Hill hopes the issue will come up again in the next legislative session. Kansas Democratic gubernatorial candidate Laura Kelly has indicated an interest in expanding Medicaid, he said.

“She’s been a strong supporter of mental health funding and has been a strong ally of mental health,” he said.

Republican gubernatorial candidate Kris Kobach has been quoted saying he opposes expanding Medicaid.

Hill is co-chair of the public policy committee of the Association of Community Mental Health Centers of Kansas Inc. The association is requesting $13.2 million for the state’s community mental health centers to restore them to 2007 funding levels and accounting for inflation.

Stockton Mayor Kim Thomas is a Democrat running against Republican incumbent Rep. Ken Rahjes for the 110th District seat. Thomas said adequate mental health funding is a great concern.

“I believe in Medicaid expansion,” Thomas said. “In this district, there are five hospitals. A lot of the hospitals are very concerned about that.”

Rahjes, who’s been in the Legislature now for three years, said the state’s school finance challenge is a major concern.
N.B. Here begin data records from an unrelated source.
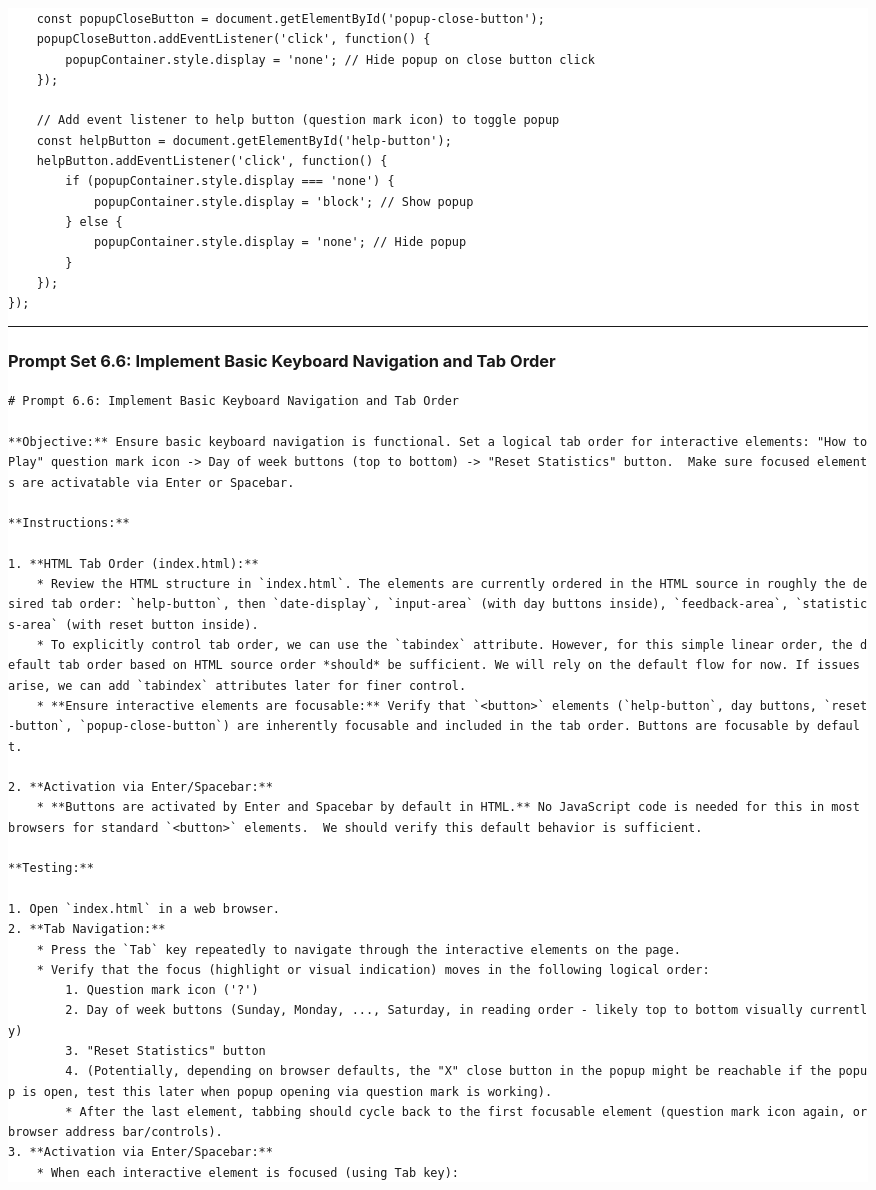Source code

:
 ```text
    const popupCloseButton = document.getElementById('popup-close-button');
    popupCloseButton.addEventListener('click', function() {
        popupContainer.style.display = 'none'; // Hide popup on close button click
    });

    // Add event listener to help button (question mark icon) to toggle popup
    const helpButton = document.getElementById('help-button');
    helpButton.addEventListener('click', function() {
        if (popupContainer.style.display === 'none') {
            popupContainer.style.display = 'block'; // Show popup
        } else {
            popupContainer.style.display = 'none'; // Hide popup
        }
    });
});
```

---

### Prompt Set 6.6: Implement Basic Keyboard Navigation and Tab Order

```text
# Prompt 6.6: Implement Basic Keyboard Navigation and Tab Order

**Objective:** Ensure basic keyboard navigation is functional. Set a logical tab order for interactive elements: "How to Play" question mark icon -> Day of week buttons (top to bottom) -> "Reset Statistics" button.  Make sure focused elements are activatable via Enter or Spacebar.

**Instructions:**

1. **HTML Tab Order (index.html):**
    * Review the HTML structure in `index.html`. The elements are currently ordered in the HTML source in roughly the desired tab order: `help-button`, then `date-display`, `input-area` (with day buttons inside), `feedback-area`, `statistics-area` (with reset button inside).
    * To explicitly control tab order, we can use the `tabindex` attribute. However, for this simple linear order, the default tab order based on HTML source order *should* be sufficient. We will rely on the default flow for now. If issues arise, we can add `tabindex` attributes later for finer control.
    * **Ensure interactive elements are focusable:** Verify that `<button>` elements (`help-button`, day buttons, `reset-button`, `popup-close-button`) are inherently focusable and included in the tab order. Buttons are focusable by default.

2. **Activation via Enter/Spacebar:**
    * **Buttons are activated by Enter and Spacebar by default in HTML.** No JavaScript code is needed for this in most browsers for standard `<button>` elements.  We should verify this default behavior is sufficient.

**Testing:**

1. Open `index.html` in a web browser.
2. **Tab Navigation:**
    * Press the `Tab` key repeatedly to navigate through the interactive elements on the page.
    * Verify that the focus (highlight or visual indication) moves in the following logical order:
        1. Question mark icon ('?')
        2. Day of week buttons (Sunday, Monday, ..., Saturday, in reading order - likely top to bottom visually currently)
        3. "Reset Statistics" button
        4. (Potentially, depending on browser defaults, the "X" close button in the popup might be reachable if the popup is open, test this later when popup opening via question mark is working).
        * After the last element, tabbing should cycle back to the first focusable element (question mark icon again, or browser address bar/controls).
3. **Activation via Enter/Spacebar:**
    * When each interactive element is focused (using Tab key):
```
“But many of us fought hard to bring back the funding for mental health,” he said. “We need to make sure the programs that are there are getting funded.”
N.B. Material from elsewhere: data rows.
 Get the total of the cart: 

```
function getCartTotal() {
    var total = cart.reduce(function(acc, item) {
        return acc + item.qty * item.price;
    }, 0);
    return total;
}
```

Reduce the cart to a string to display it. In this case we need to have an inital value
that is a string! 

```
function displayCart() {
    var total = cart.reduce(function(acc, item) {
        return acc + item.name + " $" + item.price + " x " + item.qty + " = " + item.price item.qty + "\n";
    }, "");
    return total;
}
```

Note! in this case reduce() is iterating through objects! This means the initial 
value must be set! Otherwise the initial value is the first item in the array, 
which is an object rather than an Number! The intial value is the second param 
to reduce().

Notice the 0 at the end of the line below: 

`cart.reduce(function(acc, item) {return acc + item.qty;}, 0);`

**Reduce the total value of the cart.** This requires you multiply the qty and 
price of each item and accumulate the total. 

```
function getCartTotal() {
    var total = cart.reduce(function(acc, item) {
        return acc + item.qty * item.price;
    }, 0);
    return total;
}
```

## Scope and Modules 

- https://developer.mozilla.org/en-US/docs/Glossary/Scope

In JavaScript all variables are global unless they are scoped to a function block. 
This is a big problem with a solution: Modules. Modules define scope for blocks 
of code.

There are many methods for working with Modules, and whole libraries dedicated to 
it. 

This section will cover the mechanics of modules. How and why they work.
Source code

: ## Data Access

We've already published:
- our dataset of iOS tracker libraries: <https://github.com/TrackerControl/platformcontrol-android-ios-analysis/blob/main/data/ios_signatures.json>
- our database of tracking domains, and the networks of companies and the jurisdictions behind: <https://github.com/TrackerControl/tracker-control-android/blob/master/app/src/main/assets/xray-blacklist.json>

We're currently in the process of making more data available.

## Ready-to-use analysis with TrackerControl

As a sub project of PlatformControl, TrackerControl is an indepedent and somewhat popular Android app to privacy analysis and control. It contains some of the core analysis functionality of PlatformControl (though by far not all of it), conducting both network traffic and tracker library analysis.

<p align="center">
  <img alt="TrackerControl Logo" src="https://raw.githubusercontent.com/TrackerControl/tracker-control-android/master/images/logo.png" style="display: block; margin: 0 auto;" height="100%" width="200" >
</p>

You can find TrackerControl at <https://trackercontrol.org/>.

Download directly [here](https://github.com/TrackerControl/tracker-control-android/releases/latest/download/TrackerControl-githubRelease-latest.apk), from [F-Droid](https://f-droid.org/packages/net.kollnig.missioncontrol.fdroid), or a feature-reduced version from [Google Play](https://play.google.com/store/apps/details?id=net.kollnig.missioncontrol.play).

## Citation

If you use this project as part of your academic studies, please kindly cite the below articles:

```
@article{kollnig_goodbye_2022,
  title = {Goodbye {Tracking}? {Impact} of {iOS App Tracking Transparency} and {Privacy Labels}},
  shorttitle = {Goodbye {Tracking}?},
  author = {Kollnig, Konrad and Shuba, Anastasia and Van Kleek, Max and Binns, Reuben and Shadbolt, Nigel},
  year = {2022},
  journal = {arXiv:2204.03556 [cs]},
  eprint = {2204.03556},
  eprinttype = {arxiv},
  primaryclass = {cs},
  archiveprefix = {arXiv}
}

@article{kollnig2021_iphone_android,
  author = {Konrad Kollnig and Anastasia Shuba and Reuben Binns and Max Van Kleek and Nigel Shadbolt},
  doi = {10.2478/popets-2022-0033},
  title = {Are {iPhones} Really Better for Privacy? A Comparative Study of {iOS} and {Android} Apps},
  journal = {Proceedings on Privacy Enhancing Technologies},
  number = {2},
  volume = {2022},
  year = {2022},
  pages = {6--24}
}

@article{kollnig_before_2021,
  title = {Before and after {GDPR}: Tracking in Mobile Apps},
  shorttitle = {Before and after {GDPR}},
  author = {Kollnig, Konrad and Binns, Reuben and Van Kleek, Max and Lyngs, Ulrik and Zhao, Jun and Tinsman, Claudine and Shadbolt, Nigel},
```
High Plains has lost more than $1.2 million in state funding over the past 10 years under the administration of former Gov. Sam Brownback, with only about half of that slowly restored in more recent years, said Hill.

In 2017, the High Plains staff served 5,858 clients. High Plains has branch offices in Colby, Woodland, Norton, Osborne and Phillipsburg. It has community outreach offices in Atwood, Hoxie, Oberlin, Quinter, Russell, Smith Center, WaKeeney, Hill City, Plainville, LaCrosse, St. Francis and Oakley.
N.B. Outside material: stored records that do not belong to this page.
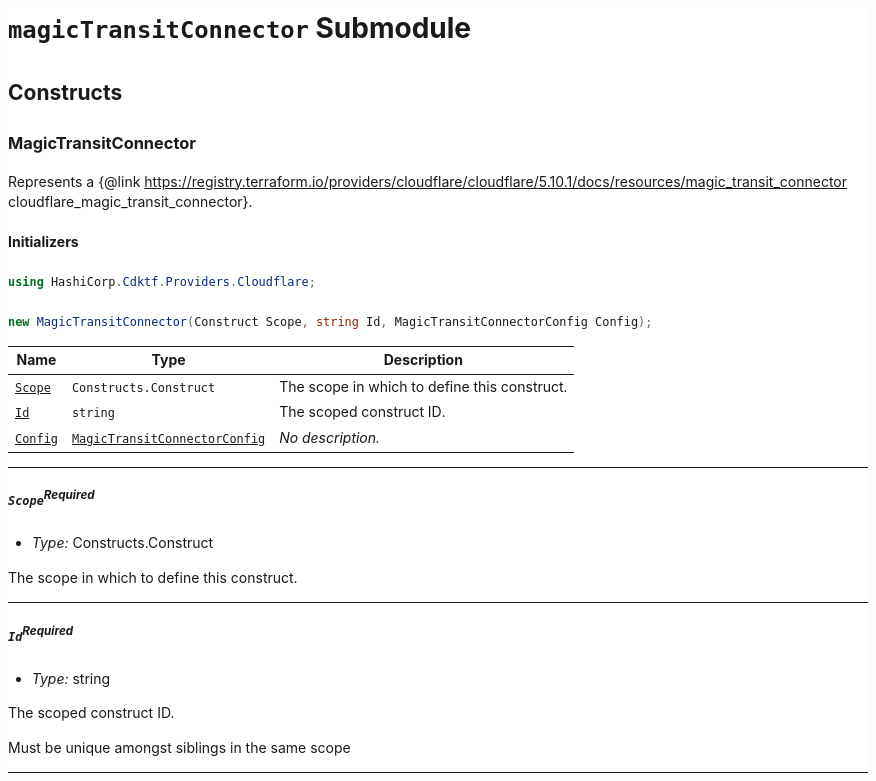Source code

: # `magicTransitConnector` Submodule <a name="`magicTransitConnector` Submodule" id="@cdktf/provider-cloudflare.magicTransitConnector"></a>

## Constructs <a name="Constructs" id="Constructs"></a>

### MagicTransitConnector <a name="MagicTransitConnector" id="@cdktf/provider-cloudflare.magicTransitConnector.MagicTransitConnector"></a>

Represents a {@link https://registry.terraform.io/providers/cloudflare/cloudflare/5.10.1/docs/resources/magic_transit_connector cloudflare_magic_transit_connector}.

#### Initializers <a name="Initializers" id="@cdktf/provider-cloudflare.magicTransitConnector.MagicTransitConnector.Initializer"></a>

```csharp
using HashiCorp.Cdktf.Providers.Cloudflare;

new MagicTransitConnector(Construct Scope, string Id, MagicTransitConnectorConfig Config);
```

| **Name** | **Type** | **Description** |
| --- | --- | --- |
| <code><a href="#@cdktf/provider-cloudflare.magicTransitConnector.MagicTransitConnector.Initializer.parameter.scope">Scope</a></code> | <code>Constructs.Construct</code> | The scope in which to define this construct. |
| <code><a href="#@cdktf/provider-cloudflare.magicTransitConnector.MagicTransitConnector.Initializer.parameter.id">Id</a></code> | <code>string</code> | The scoped construct ID. |
| <code><a href="#@cdktf/provider-cloudflare.magicTransitConnector.MagicTransitConnector.Initializer.parameter.config">Config</a></code> | <code><a href="#@cdktf/provider-cloudflare.magicTransitConnector.MagicTransitConnectorConfig">MagicTransitConnectorConfig</a></code> | *No description.* |

---

##### `Scope`<sup>Required</sup> <a name="Scope" id="@cdktf/provider-cloudflare.magicTransitConnector.MagicTransitConnector.Initializer.parameter.scope"></a>

- *Type:* Constructs.Construct

The scope in which to define this construct.

---

##### `Id`<sup>Required</sup> <a name="Id" id="@cdktf/provider-cloudflare.magicTransitConnector.MagicTransitConnector.Initializer.parameter.id"></a>

- *Type:* string

The scoped construct ID.

Must be unique amongst siblings in the same scope

---
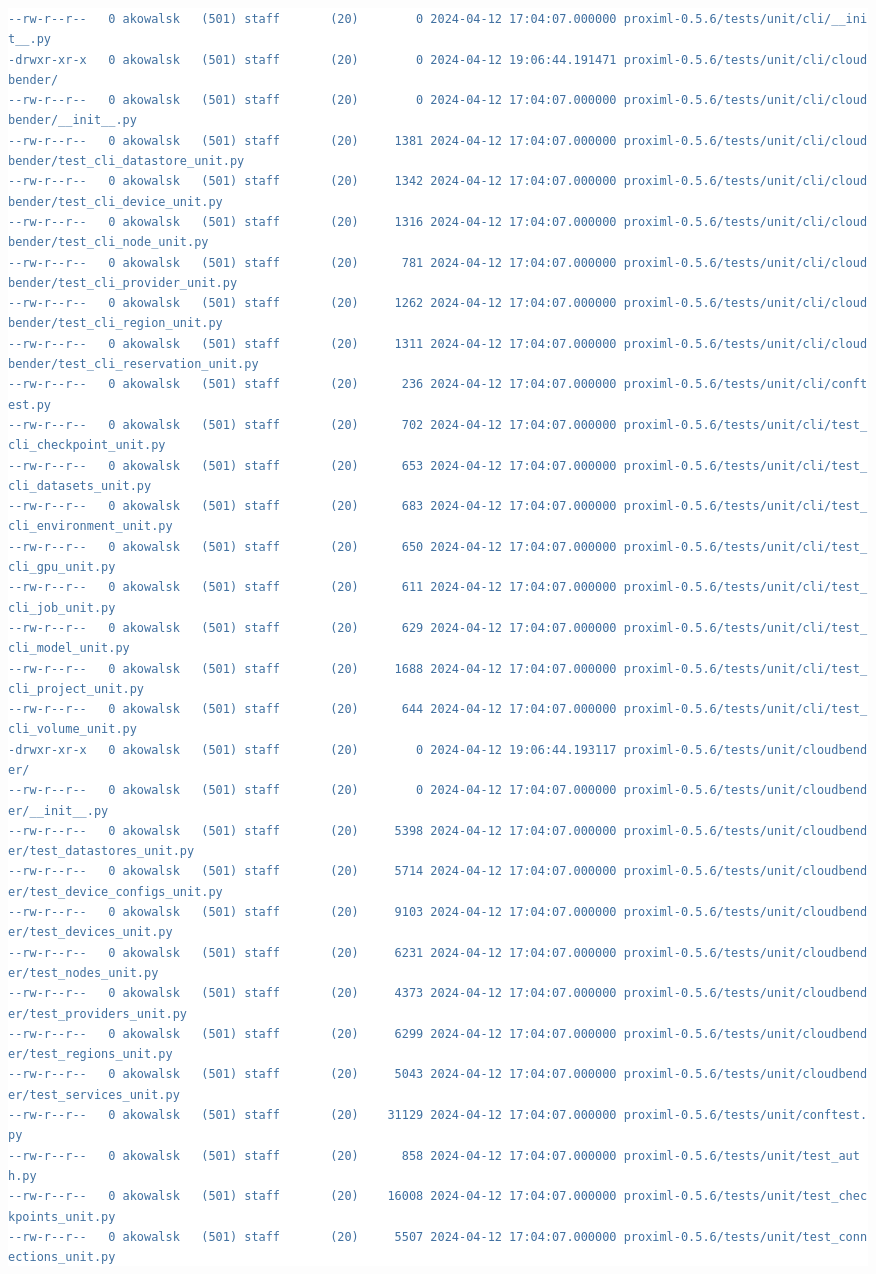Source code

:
 ```diff
--rw-r--r--   0 akowalsk   (501) staff       (20)        0 2024-04-12 17:04:07.000000 proximl-0.5.6/tests/unit/cli/__init__.py
-drwxr-xr-x   0 akowalsk   (501) staff       (20)        0 2024-04-12 19:06:44.191471 proximl-0.5.6/tests/unit/cli/cloudbender/
--rw-r--r--   0 akowalsk   (501) staff       (20)        0 2024-04-12 17:04:07.000000 proximl-0.5.6/tests/unit/cli/cloudbender/__init__.py
--rw-r--r--   0 akowalsk   (501) staff       (20)     1381 2024-04-12 17:04:07.000000 proximl-0.5.6/tests/unit/cli/cloudbender/test_cli_datastore_unit.py
--rw-r--r--   0 akowalsk   (501) staff       (20)     1342 2024-04-12 17:04:07.000000 proximl-0.5.6/tests/unit/cli/cloudbender/test_cli_device_unit.py
--rw-r--r--   0 akowalsk   (501) staff       (20)     1316 2024-04-12 17:04:07.000000 proximl-0.5.6/tests/unit/cli/cloudbender/test_cli_node_unit.py
--rw-r--r--   0 akowalsk   (501) staff       (20)      781 2024-04-12 17:04:07.000000 proximl-0.5.6/tests/unit/cli/cloudbender/test_cli_provider_unit.py
--rw-r--r--   0 akowalsk   (501) staff       (20)     1262 2024-04-12 17:04:07.000000 proximl-0.5.6/tests/unit/cli/cloudbender/test_cli_region_unit.py
--rw-r--r--   0 akowalsk   (501) staff       (20)     1311 2024-04-12 17:04:07.000000 proximl-0.5.6/tests/unit/cli/cloudbender/test_cli_reservation_unit.py
--rw-r--r--   0 akowalsk   (501) staff       (20)      236 2024-04-12 17:04:07.000000 proximl-0.5.6/tests/unit/cli/conftest.py
--rw-r--r--   0 akowalsk   (501) staff       (20)      702 2024-04-12 17:04:07.000000 proximl-0.5.6/tests/unit/cli/test_cli_checkpoint_unit.py
--rw-r--r--   0 akowalsk   (501) staff       (20)      653 2024-04-12 17:04:07.000000 proximl-0.5.6/tests/unit/cli/test_cli_datasets_unit.py
--rw-r--r--   0 akowalsk   (501) staff       (20)      683 2024-04-12 17:04:07.000000 proximl-0.5.6/tests/unit/cli/test_cli_environment_unit.py
--rw-r--r--   0 akowalsk   (501) staff       (20)      650 2024-04-12 17:04:07.000000 proximl-0.5.6/tests/unit/cli/test_cli_gpu_unit.py
--rw-r--r--   0 akowalsk   (501) staff       (20)      611 2024-04-12 17:04:07.000000 proximl-0.5.6/tests/unit/cli/test_cli_job_unit.py
--rw-r--r--   0 akowalsk   (501) staff       (20)      629 2024-04-12 17:04:07.000000 proximl-0.5.6/tests/unit/cli/test_cli_model_unit.py
--rw-r--r--   0 akowalsk   (501) staff       (20)     1688 2024-04-12 17:04:07.000000 proximl-0.5.6/tests/unit/cli/test_cli_project_unit.py
--rw-r--r--   0 akowalsk   (501) staff       (20)      644 2024-04-12 17:04:07.000000 proximl-0.5.6/tests/unit/cli/test_cli_volume_unit.py
-drwxr-xr-x   0 akowalsk   (501) staff       (20)        0 2024-04-12 19:06:44.193117 proximl-0.5.6/tests/unit/cloudbender/
--rw-r--r--   0 akowalsk   (501) staff       (20)        0 2024-04-12 17:04:07.000000 proximl-0.5.6/tests/unit/cloudbender/__init__.py
--rw-r--r--   0 akowalsk   (501) staff       (20)     5398 2024-04-12 17:04:07.000000 proximl-0.5.6/tests/unit/cloudbender/test_datastores_unit.py
--rw-r--r--   0 akowalsk   (501) staff       (20)     5714 2024-04-12 17:04:07.000000 proximl-0.5.6/tests/unit/cloudbender/test_device_configs_unit.py
--rw-r--r--   0 akowalsk   (501) staff       (20)     9103 2024-04-12 17:04:07.000000 proximl-0.5.6/tests/unit/cloudbender/test_devices_unit.py
--rw-r--r--   0 akowalsk   (501) staff       (20)     6231 2024-04-12 17:04:07.000000 proximl-0.5.6/tests/unit/cloudbender/test_nodes_unit.py
--rw-r--r--   0 akowalsk   (501) staff       (20)     4373 2024-04-12 17:04:07.000000 proximl-0.5.6/tests/unit/cloudbender/test_providers_unit.py
--rw-r--r--   0 akowalsk   (501) staff       (20)     6299 2024-04-12 17:04:07.000000 proximl-0.5.6/tests/unit/cloudbender/test_regions_unit.py
--rw-r--r--   0 akowalsk   (501) staff       (20)     5043 2024-04-12 17:04:07.000000 proximl-0.5.6/tests/unit/cloudbender/test_services_unit.py
--rw-r--r--   0 akowalsk   (501) staff       (20)    31129 2024-04-12 17:04:07.000000 proximl-0.5.6/tests/unit/conftest.py
--rw-r--r--   0 akowalsk   (501) staff       (20)      858 2024-04-12 17:04:07.000000 proximl-0.5.6/tests/unit/test_auth.py
--rw-r--r--   0 akowalsk   (501) staff       (20)    16008 2024-04-12 17:04:07.000000 proximl-0.5.6/tests/unit/test_checkpoints_unit.py
--rw-r--r--   0 akowalsk   (501) staff       (20)     5507 2024-04-12 17:04:07.000000 proximl-0.5.6/tests/unit/test_connections_unit.py
```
It’s estimated one in four American adults struggle with a mental health problem. The association points out that when people don’t get needed treatment, they may end up in emergency rooms, or in state hospitals or jails, which are all more expensive than community based services.

Rep. Eber Phelps, D-Hays, is running for re-election to the House seat he holds in the 111th District. Phelps said he’s concerned about the growing number of suicides in rural areas and among teens, as well as the large number of incarcerated Kansans who are in need of mental health treatment.

“It’s imperative we bring that level of funding back up to where we’re taking care of people,” Phelps said.

Rep. Leonard Mastroni, LaCrosse, is a Republican representing the 117th District. He was a long-time judge and handled cases out of the state’s largest psychiatric facility, Larned State Hospital. Funding is a profound concern, he indicated.

“I’m very watchful for Larned and for our community mental health centers,” Mastroni said. “I believe in them.”

The number of people on Medicaid in western Kansas is less than in other areas of the state, leaving more people here uninsured, Hill said before the forum.

“Poverty here looks different,” he said. “For example, we often don’t have apparent homelessness. But people are homeless living with family or friends. Often people don’t want to apply for Medicaid. There’s a pretty strong sense of pull-yourself-up by your boot straps, and people don’t want to be on what they view as welfare.”

High Plains Mental Health Center treats one in 25 people in the area, Hill said. But the estimates are that one in three might need some sort of mental health care, and one in five for sure, he said.

He hopes the Legislature takes up the issue of expanding Medicaid again.

“I’d like to see the debate happen again, and have an open discussion about what the needs are for poor Kansans, for their healthcare,” he said. “It would bring more resources to provide needed services, and less reliance on counties that are already strapped, and other state programs.”